— Я понимаю, что тебе страшно менять свою жизнь, но ты погибнешь здесь, — приобняв девушку за плечи, Антонио повернул ее лицо к себе, и слова застряли у него в горле. Он увидел глаза, в которых застыли горе и отчаяние: — Клянусь, что не замышляю против тебя ничего дурного. Я не собираюсь тебя обманывать. Смотри: в мешке с едой лежит бархатный кисет с твоими любимыми украшениями. Маруф решил, что тебе следует взять их с собой. Когда мы вернемся на родину, ты сможешь продать их по своему усмотрению, если не захочешь принять мою помощь. Поверь мне, я сделаю все возможное, чтобы найти твоих родных. Надеюсь, мои друзья в Венеции помогут мне в поисках.

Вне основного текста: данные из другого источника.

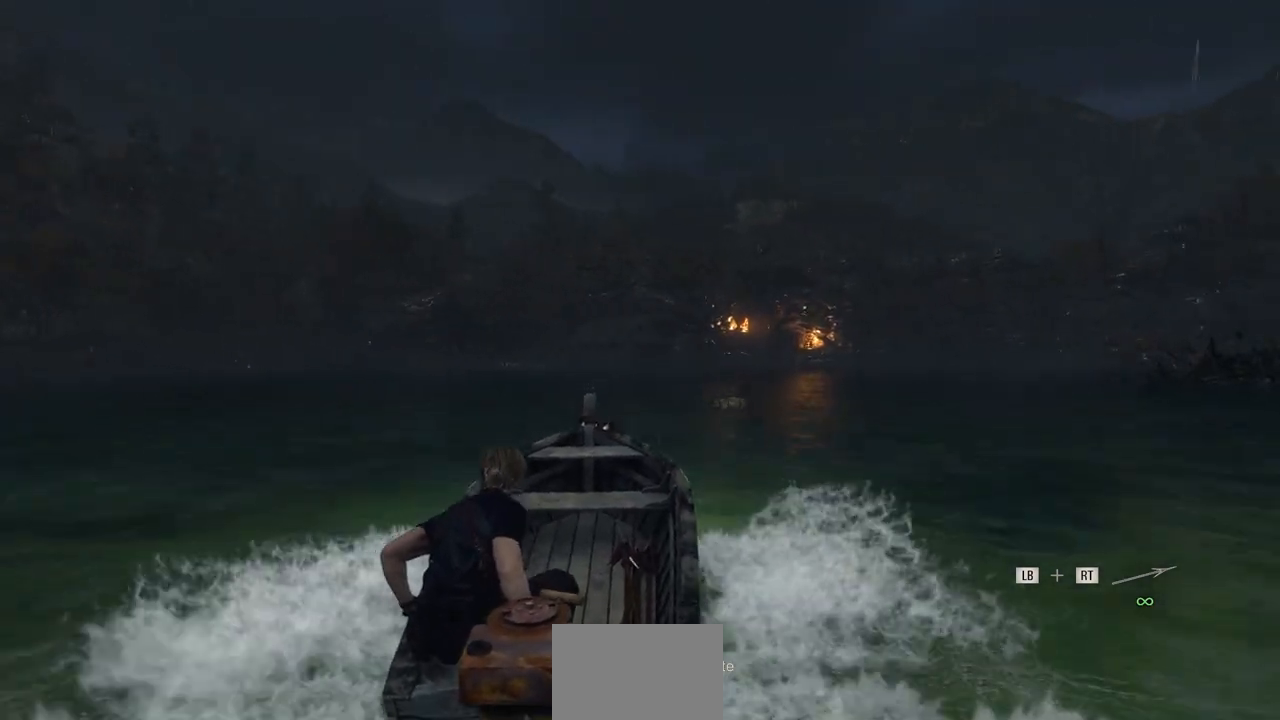
{"buttons": ["R2"], "left_stick": "center", "right_stick": "center", "events": []}
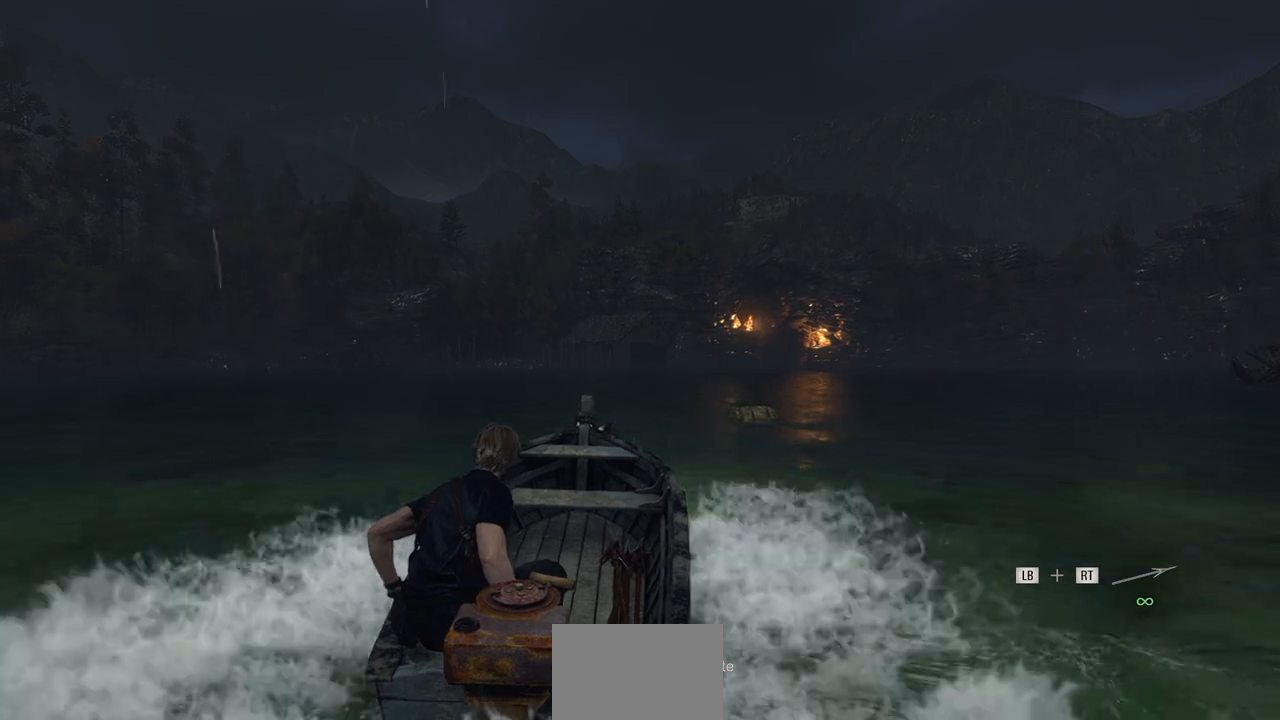
{"buttons": ["R2"], "left_stick": "center", "right_stick": "center", "events": [[33, "left_stick", "right"], [167, "left_stick", "center"], [300, "R1", "down"], [350, "R1", "up"]]}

Вместо ответа Лали отвернулась и, передернув плечами, сжалась в комок. Белокрылые чайки с тоскливыми воплями носились над водой, их крик прозвучал приговором безутешной девушке, и, внимая ему, бедняжка не смогла сдержать слез и уткнулась шмыгающим носом в широкую грудь итальянца.
Антонио было жаль малышку, но время шло, пагубно отражаясь на их планах, поэтому, дождавшись, когда рыдания сменились судорожными всхлипываниями, Карриццо легко отстранил Лали от себя и заглянул в красные от слез глаза.
— Довольно плакать, — он осторожно убрал со щечек девушки соленую влагу. — Нам нужно поскорее добраться до пристани и найти возможность устроиться на корабль, отправляющийся в Италию.
И корабль унесет Лали от дома, где она прожила двенадцать лет. Все эти годы Ибрагим-паша относился к ней лучше, чем к родной дочери, баловал ее, лелеял, заботился о том, чтобы она получила образование, решил сделать своей женой. Что ж, значит, такова ее доля. Конечно, она мечтала о молодом и красивом муже, но если выбирать между жизнью во дворце капудан-паши и путешествием в неизвестность — глупо выбирать последнее. В светлых глазах итальянца читается сострадание, но разве этого достаточно, чтобы поверить ему? Быть может, он всего лишь решил добиться ее благосклонности, а затем бросит, как надоевшую вещь. Или продаст первому встречному работорговцу.
Девушка резко освободилась из объятий Карриоццо.
— Не прикасайся ко мне. У меня есть жених, и я хочу вернуться к нему.
Если сказать, что Антонио был ошеломлен, значит, ничего не сказать. Увидев упрямо сжатые губы и огонь, полыхающий в темных девичьих глазах, Карриоццо едва не выругался. Тысячу раз дурак! Он же знал, что она выросла в гареме, и, конечно же, всю жизнь мечтала о том, чтобы выйти замуж за богатого старика, увешаться золотыми побрякушками и все дни напролет объедаться сладостями! Как можно было решить, что эта рыжая девка чем-то отличается от прочих женщин! А он еще вздумал жалеть эту сумасбродную дуру!